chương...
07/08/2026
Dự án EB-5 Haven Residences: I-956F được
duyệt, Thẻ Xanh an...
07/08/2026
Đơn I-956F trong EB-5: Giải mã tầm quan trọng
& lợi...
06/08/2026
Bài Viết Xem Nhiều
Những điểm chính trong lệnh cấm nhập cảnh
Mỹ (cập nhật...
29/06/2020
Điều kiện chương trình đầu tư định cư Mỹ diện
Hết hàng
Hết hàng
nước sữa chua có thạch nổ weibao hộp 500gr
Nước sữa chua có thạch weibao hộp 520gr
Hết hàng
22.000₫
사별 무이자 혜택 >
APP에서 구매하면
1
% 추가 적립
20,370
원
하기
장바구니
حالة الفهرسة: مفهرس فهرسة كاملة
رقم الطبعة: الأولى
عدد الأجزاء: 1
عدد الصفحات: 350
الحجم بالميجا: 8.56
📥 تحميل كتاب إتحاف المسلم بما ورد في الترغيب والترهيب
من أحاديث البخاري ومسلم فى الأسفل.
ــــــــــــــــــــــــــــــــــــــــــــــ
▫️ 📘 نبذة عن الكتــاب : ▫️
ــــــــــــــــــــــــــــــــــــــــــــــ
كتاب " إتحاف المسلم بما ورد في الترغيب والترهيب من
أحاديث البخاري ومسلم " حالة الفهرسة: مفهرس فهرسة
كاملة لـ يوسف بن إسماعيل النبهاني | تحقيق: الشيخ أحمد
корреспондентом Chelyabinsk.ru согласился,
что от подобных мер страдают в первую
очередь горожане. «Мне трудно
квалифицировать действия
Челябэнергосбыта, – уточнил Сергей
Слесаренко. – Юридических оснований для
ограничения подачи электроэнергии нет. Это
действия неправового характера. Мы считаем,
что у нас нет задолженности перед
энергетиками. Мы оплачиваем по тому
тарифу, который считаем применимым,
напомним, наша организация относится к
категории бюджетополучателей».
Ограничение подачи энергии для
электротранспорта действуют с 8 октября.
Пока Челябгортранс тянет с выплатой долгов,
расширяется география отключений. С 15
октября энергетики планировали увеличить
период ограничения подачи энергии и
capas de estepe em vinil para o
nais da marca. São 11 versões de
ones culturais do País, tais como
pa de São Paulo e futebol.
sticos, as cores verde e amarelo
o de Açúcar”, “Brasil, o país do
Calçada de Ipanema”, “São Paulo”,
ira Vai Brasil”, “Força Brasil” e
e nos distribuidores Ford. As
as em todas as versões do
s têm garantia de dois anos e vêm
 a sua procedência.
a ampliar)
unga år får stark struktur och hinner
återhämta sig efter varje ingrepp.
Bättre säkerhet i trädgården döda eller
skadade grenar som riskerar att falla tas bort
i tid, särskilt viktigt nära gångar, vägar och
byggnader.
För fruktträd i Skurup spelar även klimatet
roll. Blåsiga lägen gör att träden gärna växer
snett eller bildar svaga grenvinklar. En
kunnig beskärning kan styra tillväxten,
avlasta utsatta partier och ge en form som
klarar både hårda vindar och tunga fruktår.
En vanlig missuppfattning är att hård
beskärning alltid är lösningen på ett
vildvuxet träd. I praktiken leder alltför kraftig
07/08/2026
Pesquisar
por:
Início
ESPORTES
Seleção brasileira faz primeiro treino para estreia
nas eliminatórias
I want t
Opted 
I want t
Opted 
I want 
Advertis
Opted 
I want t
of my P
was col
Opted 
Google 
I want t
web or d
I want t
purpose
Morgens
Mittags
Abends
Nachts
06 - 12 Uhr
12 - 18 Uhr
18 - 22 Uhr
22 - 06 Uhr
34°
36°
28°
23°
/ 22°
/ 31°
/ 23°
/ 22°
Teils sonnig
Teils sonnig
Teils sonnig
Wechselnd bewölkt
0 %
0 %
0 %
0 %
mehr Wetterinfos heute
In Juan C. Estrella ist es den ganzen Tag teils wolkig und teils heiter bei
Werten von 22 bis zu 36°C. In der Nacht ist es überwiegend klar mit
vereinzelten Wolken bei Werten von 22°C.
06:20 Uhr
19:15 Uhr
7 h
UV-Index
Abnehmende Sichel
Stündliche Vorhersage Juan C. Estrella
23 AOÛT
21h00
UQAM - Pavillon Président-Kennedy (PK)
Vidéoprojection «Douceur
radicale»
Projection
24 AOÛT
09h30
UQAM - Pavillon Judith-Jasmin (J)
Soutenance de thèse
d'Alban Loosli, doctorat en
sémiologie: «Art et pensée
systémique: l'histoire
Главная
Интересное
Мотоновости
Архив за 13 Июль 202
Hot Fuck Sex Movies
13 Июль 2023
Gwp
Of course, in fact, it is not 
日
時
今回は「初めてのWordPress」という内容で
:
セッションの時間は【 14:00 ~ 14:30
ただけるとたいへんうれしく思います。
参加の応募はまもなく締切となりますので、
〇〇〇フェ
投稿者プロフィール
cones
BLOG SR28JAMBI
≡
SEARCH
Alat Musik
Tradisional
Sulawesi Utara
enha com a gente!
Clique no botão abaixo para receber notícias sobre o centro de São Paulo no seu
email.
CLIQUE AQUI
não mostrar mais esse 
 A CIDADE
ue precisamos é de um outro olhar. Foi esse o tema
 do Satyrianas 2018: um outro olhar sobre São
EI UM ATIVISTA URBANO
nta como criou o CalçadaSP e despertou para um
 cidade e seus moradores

══════

*What is required*:
Go through the material above and output exactly the lines from the one containing "Bài Viết Xem Nhiều" through the one containing "För fruktträd i Skurup spelar även klimatet".

*Result for this task*:
Bài Viết Xem Nhiều
Những điểm chính trong lệnh cấm nhập cảnh
Mỹ (cập nhật...
29/06/2020
Điều kiện chương trình đầu tư định cư Mỹ diện
Hết hàng
Hết hàng
nước sữa chua có thạch nổ weibao hộp 500gr
Nước sữa chua có thạch weibao hộp 520gr
Hết hàng
22.000₫
사별 무이자 혜택 >
APP에서 구매하면
1
% 추가 적립
20,370
원
하기
장바구니
حالة الفهرسة: مفهرس فهرسة كاملة
رقم الطبعة: الأولى
عدد الأجزاء: 1
عدد الصفحات: 350
الحجم بالميجا: 8.56
📥 تحميل كتاب إتحاف المسلم بما ورد في الترغيب والترهيب
من أحاديث البخاري ومسلم فى الأسفل.
ــــــــــــــــــــــــــــــــــــــــــــــ
▫️ 📘 نبذة عن الكتــاب : ▫️
ــــــــــــــــــــــــــــــــــــــــــــــ
كتاب " إتحاف المسلم بما ورد في الترغيب والترهيب من
أحاديث البخاري ومسلم " حالة الفهرسة: مفهرس فهرسة
كاملة لـ يوسف بن إسماعيل النبهاني | تحقيق: الشيخ أحمد
корреспондентом Chelyabinsk.ru согласился,
что от подобных мер страдают в первую
очередь горожане. «Мне трудно
квалифицировать действия
Челябэнергосбыта, – уточнил Сергей
Слесаренко. – Юридических оснований для
ограничения подачи электроэнергии нет. Это
действия неправового характера. Мы считаем,
что у нас нет задолженности перед
энергетиками. Мы оплачиваем по тому
тарифу, который считаем применимым,
напомним, наша организация относится к
категории бюджетополучателей».
Ограничение подачи энергии для
электротранспорта действуют с 8 октября.
Пока Челябгортранс тянет с выплатой долгов,
расширяется география отключений. С 15
октября энергетики планировали увеличить
период ограничения подачи энергии и
capas de estepe em vinil para o
nais da marca. São 11 versões de
ones culturais do País, tais como
pa de São Paulo e futebol.
sticos, as cores verde e amarelo
o de Açúcar”, “Brasil, o país do
Calçada de Ipanema”, “São Paulo”,
ira Vai Brasil”, “Força Brasil” e
e nos distribuidores Ford. As
as em todas as versões do
s têm garantia de dois anos e vêm
 a sua procedência.
a ampliar)
unga år får stark struktur och hinner
återhämta sig efter varje ingrepp.
Bättre säkerhet i trädgården döda eller
skadade grenar som riskerar att falla tas bort
i tid, särskilt viktigt nära gångar, vägar och
byggnader.
För fruktträd i Skurup spelar även klimatet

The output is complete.